Pundits respond to Obama’s State of the Union

David Bartholomew

President Barack Obama’s State of the Union speech on Tuesday night drew fire and praise from both sides of the aisle almost immediately after he finished speaking.

Trying to send a message in his final SOTU speech before his re-election bid in November, Obama outlined his accomplishments as president, stressed the importance of economic recovery and essentially set the tone for his campaign.

Going off the analogy of military cohesiveness to stress what he would like to bring to Congress, Obama highlighted several key points in his hour plus long speech that he felt needed to be addressed in the upcoming year.

Topics discussed were tax reform, education, housing, immigration, energy, trade and, most importantly, jobs. Obama called for such things as the raising of taxes on the wealthiest Americans to help pay off the national debt as well as tougher standards for teachers, college debt forgiveness, a path to citizenship for immigrants and increased American manufacturing, particularly in the area of clean energy.

“The President’s speech was the beginning of the 2012 race for the White House,” said Steffen Schmidt, university professor of political science. “It was a positioning by Obama on how the Democrats plan to run in the fall. It was also used to help pass certain legislation in the House.”
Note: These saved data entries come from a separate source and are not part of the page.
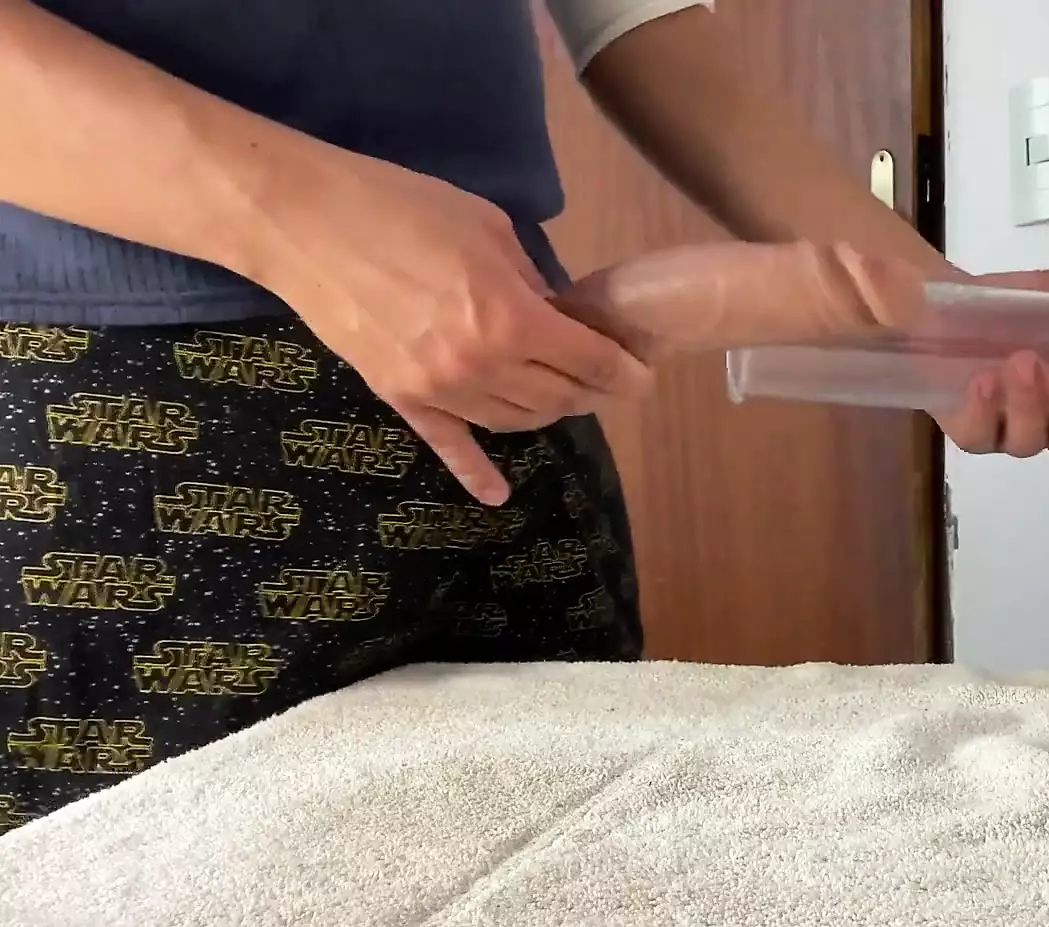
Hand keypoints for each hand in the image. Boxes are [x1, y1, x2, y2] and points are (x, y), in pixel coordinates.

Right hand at [259, 152, 649, 504]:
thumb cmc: (402, 208)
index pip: (591, 363)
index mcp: (513, 321)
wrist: (306, 224)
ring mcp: (439, 390)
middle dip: (591, 390)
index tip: (643, 376)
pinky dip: (475, 473)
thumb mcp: (489, 229)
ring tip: (561, 396)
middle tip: (602, 377)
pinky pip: (447, 446)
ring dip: (547, 413)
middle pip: (558, 398)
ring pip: (515, 422)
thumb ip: (531, 279)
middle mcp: (482, 367)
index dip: (625, 373)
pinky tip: (496, 495)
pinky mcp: (401, 397)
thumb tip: (555, 312)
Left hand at [932, 261, 1048, 461]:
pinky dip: (987, 410)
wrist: (935, 304)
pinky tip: (984, 380)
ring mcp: (1008, 430)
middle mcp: (1048, 419)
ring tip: (1019, 361)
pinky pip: (982, 438)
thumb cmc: (1000, 305)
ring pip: (1031, 443)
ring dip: (1030, 403)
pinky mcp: (969, 432)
It is true that the Republicans appear to be gearing up to launch a massive presidential campaign against Obama this year, but so far infighting between presidential candidates Mitt Romney and Newt Gingrich has been held up in the primaries and reflexively the Republican Party has struggled to unify around a single candidate.

Last night, when he discussed raising taxes on the wealthiest Americans, Obama seized on this opportunity and even made an indirect jab at Romney, who recently showed he only paid 14 percent in taxes last year.
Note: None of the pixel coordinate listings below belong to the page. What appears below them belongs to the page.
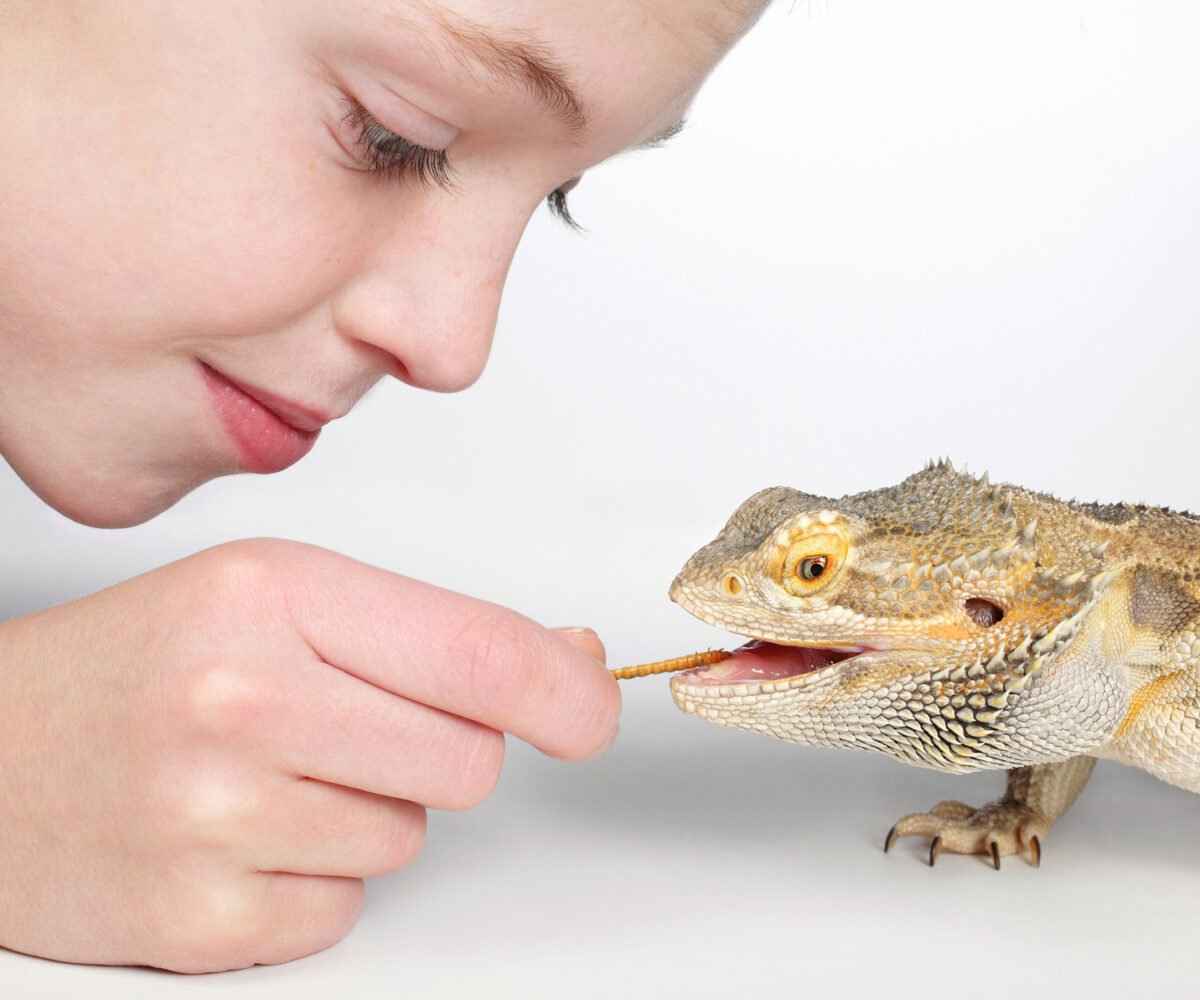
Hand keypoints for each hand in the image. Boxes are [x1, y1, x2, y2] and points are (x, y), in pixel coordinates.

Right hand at [0, 539, 617, 971]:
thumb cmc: (136, 665)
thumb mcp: (273, 596)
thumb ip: (429, 631)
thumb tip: (569, 660)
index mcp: (271, 594)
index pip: (481, 656)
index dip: (568, 692)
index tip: (592, 710)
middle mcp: (242, 700)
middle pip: (469, 761)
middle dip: (438, 750)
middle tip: (346, 725)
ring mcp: (216, 821)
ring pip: (410, 837)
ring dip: (366, 811)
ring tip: (267, 774)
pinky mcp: (202, 924)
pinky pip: (345, 907)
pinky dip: (312, 878)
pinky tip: (235, 836)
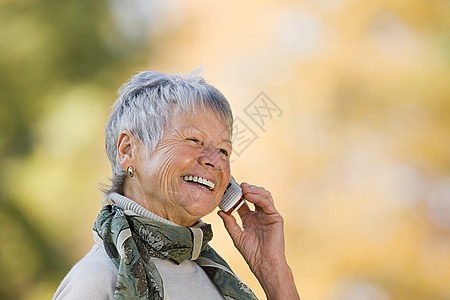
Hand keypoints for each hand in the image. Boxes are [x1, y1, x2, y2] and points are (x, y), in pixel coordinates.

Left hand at [218, 182, 299, 299]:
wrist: (264, 264)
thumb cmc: (252, 253)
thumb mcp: (237, 236)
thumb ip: (229, 223)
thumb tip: (220, 211)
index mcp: (250, 218)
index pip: (242, 201)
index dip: (235, 192)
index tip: (227, 185)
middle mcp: (259, 214)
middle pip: (254, 194)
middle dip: (244, 187)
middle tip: (234, 183)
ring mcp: (268, 215)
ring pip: (263, 195)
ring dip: (253, 189)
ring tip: (243, 188)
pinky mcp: (275, 217)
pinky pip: (267, 203)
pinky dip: (258, 197)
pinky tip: (249, 195)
“Obama’s speech wasn’t any more unusual than Bush, Reagan or Carter in their election years’ State of the Union speeches,” said Dianne Bystrom, director of the Catt Center for Women and Politics. “It was an agenda for what he wanted to accomplish on the campaign trail.”

The speech on Tuesday night was directed towards mobilizing the president’s liberal base for the election, especially through such rhetoric as the military analogy, tax, energy and education reform, but looks to have had less of an impact on right-wing Republicans.
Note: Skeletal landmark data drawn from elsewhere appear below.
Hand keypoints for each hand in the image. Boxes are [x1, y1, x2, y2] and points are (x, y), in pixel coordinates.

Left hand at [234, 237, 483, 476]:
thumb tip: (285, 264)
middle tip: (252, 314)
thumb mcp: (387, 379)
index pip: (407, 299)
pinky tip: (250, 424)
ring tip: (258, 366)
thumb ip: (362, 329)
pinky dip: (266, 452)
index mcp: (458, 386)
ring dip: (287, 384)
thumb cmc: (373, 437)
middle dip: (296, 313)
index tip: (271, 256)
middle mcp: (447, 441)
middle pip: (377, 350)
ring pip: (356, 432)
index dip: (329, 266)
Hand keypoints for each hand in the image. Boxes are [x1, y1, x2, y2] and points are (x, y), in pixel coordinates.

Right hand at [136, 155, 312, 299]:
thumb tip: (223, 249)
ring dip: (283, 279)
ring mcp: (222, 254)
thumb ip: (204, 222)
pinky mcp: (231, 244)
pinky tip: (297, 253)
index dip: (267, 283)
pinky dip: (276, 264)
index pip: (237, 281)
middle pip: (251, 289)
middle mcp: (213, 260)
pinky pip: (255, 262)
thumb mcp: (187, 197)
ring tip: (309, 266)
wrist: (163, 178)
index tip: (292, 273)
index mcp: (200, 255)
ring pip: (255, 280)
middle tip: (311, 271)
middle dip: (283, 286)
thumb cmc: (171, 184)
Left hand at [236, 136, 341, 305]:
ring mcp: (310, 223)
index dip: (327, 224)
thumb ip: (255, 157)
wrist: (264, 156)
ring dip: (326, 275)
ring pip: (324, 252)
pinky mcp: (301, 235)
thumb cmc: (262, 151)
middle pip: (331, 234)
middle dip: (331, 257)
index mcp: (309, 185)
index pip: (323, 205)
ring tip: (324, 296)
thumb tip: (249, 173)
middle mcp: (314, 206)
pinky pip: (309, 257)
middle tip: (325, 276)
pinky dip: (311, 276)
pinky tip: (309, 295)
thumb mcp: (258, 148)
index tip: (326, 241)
“It was a well-delivered speech,” Bystrom said. “The most powerful part was the opening and closing, drawing the military analogies which will hit home with Democrats and independents. … However, the economy is the most important to voters. The last couple of economic reports have been favorable to Obama, but the economy still needs to improve for him to solidify a victory in November.”

Aside from the election, the other question is how this speech will impact the Republican-controlled House of Representatives, which has been very defiant towards Obama this past year. Additionally, Schmidt said, Obama may have been too broad with his speech.

“[Obama] kind of went through too many things and was more or less a checklist,” Schmidt said. “Not very many, if any, of his proposals will get through the House. The Republicans have been very successful at blocking anything that will help Obama get the economy moving again. … He also never really talked about the deficit and spending cuts.”

After the speech, the Republican Party gave a televised response, delivered by Gov. Mitch Daniels of Indiana, who accused the president of having a “pro-poverty policy” and expanding the national deficit with massive spending.

Since then, there has been talk about bringing Daniels into the Republican presidential race to end the campaigns of Gingrich and Romney who seem to be dividing the party rather than unifying it.

“The Republican response was the expected one. Mitch Daniels did a good job, though,” Schmidt said. “Many Republicans want Daniels to step into the race. That could make things very interesting.”

Going forward, President Obama’s State of the Union set the tone for the president in the next year as he tries to pass legislation through the House, defend his policies and lock up another four years as president of the United States.